Freezing rain floods Gaza camps as displaced Palestinians face even worse situations | EUROtoday

Heavy rain lashed the Gaza Strip this weekend, flooding makeshift encampments with ankle-deep puddles as displaced Palestinians struggled to remain dry. Tents, frayed by months of use, had been inundated, with muddy water soaking blankets and mattresses in camps like Khan Younis.

Fragile shelters had been propped up with salvaged wooden. Children, ill-suited in flip-flops and light-weight clothes, waded via freezing puddles that turned filth roads into rivers. Some residents desperately used shovels to clear water from their momentary properties.

“We drowned last night,” said Majdoleen Tarabein, a woman displaced from Rafah in southern Gaza. “Puddles formed, and there was a bad smell. The tent flew away. We don’t know what to do or where to go.”

She showed blankets and the remaining contents of the tent, completely soaked and covered in mud, as she and family members tried to wring them dry by hand.

“When we woke up in the morning, we found that the water had entered the tent,” said Eman Abu Riziq, also displaced in Khan Younis, as she pointed to a puddle just outside. “These are the mattresses — they are all completely soaked. My daughters’ belongings were soaked. The water is entering from here and there,” she said, gesturing toward the ceiling and the corners of the tent. Her family is still reeling from her husband’s recent death, and the constant struggle to stay dry in the winter rains.

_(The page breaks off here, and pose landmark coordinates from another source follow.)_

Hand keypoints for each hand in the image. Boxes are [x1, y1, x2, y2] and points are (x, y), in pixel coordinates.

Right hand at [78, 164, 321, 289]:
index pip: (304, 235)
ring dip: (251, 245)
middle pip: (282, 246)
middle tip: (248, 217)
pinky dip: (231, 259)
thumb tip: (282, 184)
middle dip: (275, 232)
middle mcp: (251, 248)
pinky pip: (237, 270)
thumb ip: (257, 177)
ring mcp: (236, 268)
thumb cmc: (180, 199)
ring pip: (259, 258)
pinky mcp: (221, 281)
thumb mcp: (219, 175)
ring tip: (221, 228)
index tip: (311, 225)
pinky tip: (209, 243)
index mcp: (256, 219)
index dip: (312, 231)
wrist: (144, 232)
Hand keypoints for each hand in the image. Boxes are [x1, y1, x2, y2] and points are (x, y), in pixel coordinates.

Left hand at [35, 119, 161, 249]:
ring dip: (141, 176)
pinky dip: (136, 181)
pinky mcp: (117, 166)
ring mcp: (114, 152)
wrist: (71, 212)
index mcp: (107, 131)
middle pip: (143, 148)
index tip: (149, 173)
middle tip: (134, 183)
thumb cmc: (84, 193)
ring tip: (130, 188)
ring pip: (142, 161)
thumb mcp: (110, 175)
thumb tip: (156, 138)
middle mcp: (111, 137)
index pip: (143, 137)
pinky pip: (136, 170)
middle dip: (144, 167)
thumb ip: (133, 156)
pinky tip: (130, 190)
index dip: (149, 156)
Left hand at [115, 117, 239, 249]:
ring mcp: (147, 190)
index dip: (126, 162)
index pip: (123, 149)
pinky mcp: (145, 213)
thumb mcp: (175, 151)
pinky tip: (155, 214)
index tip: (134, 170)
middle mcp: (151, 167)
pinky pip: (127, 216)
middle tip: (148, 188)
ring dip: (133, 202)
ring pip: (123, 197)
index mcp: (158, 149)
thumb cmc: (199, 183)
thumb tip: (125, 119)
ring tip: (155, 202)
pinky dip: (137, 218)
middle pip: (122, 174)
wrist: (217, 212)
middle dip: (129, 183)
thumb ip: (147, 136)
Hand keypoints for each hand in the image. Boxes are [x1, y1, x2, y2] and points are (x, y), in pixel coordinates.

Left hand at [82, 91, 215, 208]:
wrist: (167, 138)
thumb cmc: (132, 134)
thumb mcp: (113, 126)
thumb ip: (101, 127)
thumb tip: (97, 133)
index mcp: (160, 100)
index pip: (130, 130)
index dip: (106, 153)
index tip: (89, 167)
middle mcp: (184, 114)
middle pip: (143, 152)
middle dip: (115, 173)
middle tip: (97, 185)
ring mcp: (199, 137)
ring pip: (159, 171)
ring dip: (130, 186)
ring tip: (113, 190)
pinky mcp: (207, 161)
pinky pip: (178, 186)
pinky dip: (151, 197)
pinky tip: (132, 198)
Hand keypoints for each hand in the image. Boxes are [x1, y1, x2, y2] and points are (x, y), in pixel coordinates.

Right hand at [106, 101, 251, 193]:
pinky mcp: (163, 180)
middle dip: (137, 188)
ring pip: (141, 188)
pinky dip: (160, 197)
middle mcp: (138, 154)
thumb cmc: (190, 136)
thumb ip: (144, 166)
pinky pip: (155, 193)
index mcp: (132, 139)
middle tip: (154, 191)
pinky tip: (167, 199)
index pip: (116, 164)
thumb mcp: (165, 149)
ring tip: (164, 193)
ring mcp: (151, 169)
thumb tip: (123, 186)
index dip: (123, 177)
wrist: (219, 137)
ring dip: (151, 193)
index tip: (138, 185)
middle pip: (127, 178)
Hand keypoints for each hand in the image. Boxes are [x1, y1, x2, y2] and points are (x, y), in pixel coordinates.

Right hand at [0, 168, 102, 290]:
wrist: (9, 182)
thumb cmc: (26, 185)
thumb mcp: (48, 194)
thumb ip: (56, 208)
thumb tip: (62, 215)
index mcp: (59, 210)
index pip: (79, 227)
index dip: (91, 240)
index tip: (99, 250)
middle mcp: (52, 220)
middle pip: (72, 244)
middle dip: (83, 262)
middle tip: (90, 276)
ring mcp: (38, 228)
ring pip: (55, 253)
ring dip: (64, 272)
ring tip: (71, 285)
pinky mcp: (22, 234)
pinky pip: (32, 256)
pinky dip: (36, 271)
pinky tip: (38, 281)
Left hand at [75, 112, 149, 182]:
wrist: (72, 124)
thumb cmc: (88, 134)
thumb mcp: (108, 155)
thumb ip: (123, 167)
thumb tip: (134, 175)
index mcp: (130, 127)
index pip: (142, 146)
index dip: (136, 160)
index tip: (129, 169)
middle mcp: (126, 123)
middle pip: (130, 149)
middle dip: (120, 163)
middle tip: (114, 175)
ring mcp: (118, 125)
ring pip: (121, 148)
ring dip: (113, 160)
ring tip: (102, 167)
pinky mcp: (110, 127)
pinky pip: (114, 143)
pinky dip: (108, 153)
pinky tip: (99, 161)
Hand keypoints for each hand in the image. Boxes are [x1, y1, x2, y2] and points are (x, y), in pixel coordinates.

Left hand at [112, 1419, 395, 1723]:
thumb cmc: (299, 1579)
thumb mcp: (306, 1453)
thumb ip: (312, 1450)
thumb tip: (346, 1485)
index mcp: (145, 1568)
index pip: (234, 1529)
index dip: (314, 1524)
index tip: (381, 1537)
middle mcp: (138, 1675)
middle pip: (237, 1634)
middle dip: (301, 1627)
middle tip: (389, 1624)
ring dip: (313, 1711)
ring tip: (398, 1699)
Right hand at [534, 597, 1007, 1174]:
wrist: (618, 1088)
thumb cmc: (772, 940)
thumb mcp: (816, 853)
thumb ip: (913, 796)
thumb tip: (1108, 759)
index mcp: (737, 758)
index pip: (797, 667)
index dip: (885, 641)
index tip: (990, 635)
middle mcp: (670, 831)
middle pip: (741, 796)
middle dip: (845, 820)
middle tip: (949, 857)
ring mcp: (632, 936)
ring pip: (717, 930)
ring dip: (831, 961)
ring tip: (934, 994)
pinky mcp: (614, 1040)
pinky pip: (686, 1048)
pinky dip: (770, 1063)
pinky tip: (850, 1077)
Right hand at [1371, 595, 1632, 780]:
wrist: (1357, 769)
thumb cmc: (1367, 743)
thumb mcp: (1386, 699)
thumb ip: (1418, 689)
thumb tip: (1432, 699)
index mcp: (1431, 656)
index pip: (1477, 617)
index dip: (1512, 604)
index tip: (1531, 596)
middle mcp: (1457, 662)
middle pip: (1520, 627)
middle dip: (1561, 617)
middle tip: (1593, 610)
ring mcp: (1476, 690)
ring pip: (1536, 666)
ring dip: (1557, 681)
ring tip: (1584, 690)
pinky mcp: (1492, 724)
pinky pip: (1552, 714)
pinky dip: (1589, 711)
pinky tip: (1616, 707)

At least 12 people, including a 2-week-old infant, have died since Dec. 13 from hypothermia or weather-related collapses of war-damaged homes, according to Gaza’s Health Ministry, part of the Hamas-run government.

Emergency workers warned people not to stay in damaged buildings because they could collapse at any moment. But so much of the territory reduced to rubble, there are few places to escape the rain. In July, the United Nations Satellite Center estimated that almost 80% of the buildings in Gaza have been destroyed or damaged.

Since a ceasefire between Israel and Hamas went into effect on Oct. 11, 414 people have been killed and 1,142 wounded in Gaza, according to the Health Ministry. The overall Palestinian death toll from the war has risen to at least 71,266. The ministry, which does not distinguish between militants and civilians in its count, is staffed by medical professionals and maintains detailed records viewed as generally reliable by the international community.

Palestinians receive donated food at a temporary camp for displaced people, on the beach near the port of Gaza City, Sunday, Dec. 28, 2025. (AP Photo/Jehad Alshrafi) (Copyright 2025, The Associated Press. All rights reserved)

Aid deliveries into Gaza are falling far short of the amount called for under the U.S.-brokered ceasefire, according to an Associated Press analysis of the Israeli military’s figures. The Israeli military body in charge of humanitarian aid said in the past week that 4,200 trucks full of humanitarian aid entered Gaza, plus eight garbage trucks to assist with sanitation, as well as tents and winter clothing as part of the winterization efforts. But it refused to elaborate on the number of tents. Humanitarian aid groups have said the need far outstrips the number of tents that have entered.

Since the ceasefire began, approximately 72,000 tents and 403,000 tarps have entered, according to the Shelter Cluster, an international coalition of aid providers led by the Norwegian Refugee Council.

“Harsh winter weather is compounding more than two years of suffering. People in Gaza are surviving in flimsy, waterlogged tents and among ruins. There is nothing inevitable about this. Aid supplies are not being allowed in at the scale required,” Philippe Lazzarini, the commissioner-general of the top U.N. group overseeing aid in Gaza, wrote on X.

A Palestinian child carries a bag of flour on his back at a makeshift camp on the beach, in Gaza City, Sunday, Dec. 28, 2025. (AP Photo/Jehad Alshrafi) (Copyright 2025, The Associated Press. All rights reserved)

Israeli Prime Minister Benjamin Netanyahu traveled to Washington to fulfill with U.S. President Donald Trump in Florida in regards to the second stage of the ceasefire. Netanyahu is predicted to fulfill with Trump at Mar-a-Lago on Monday.

Though the ceasefire settlement has principally held over the previous 2 1/2 months, its progress has slowed. Israel has stated it refuses to maneuver on to the following stage of the ceasefire whereas the stays of the ultimate hostage killed within the assault on Oct. 7, 2023, that sparked the struggle are nonetheless in Gaza. Challenges within the subsequent part of the ceasefire embrace the deployment of a global stabilization power, a technocratic governing physique for Gaza, the disarmament of Hamas and additional Israeli troop withdrawals from the territory.

Both Israel and Hamas have accused one another of truce violations.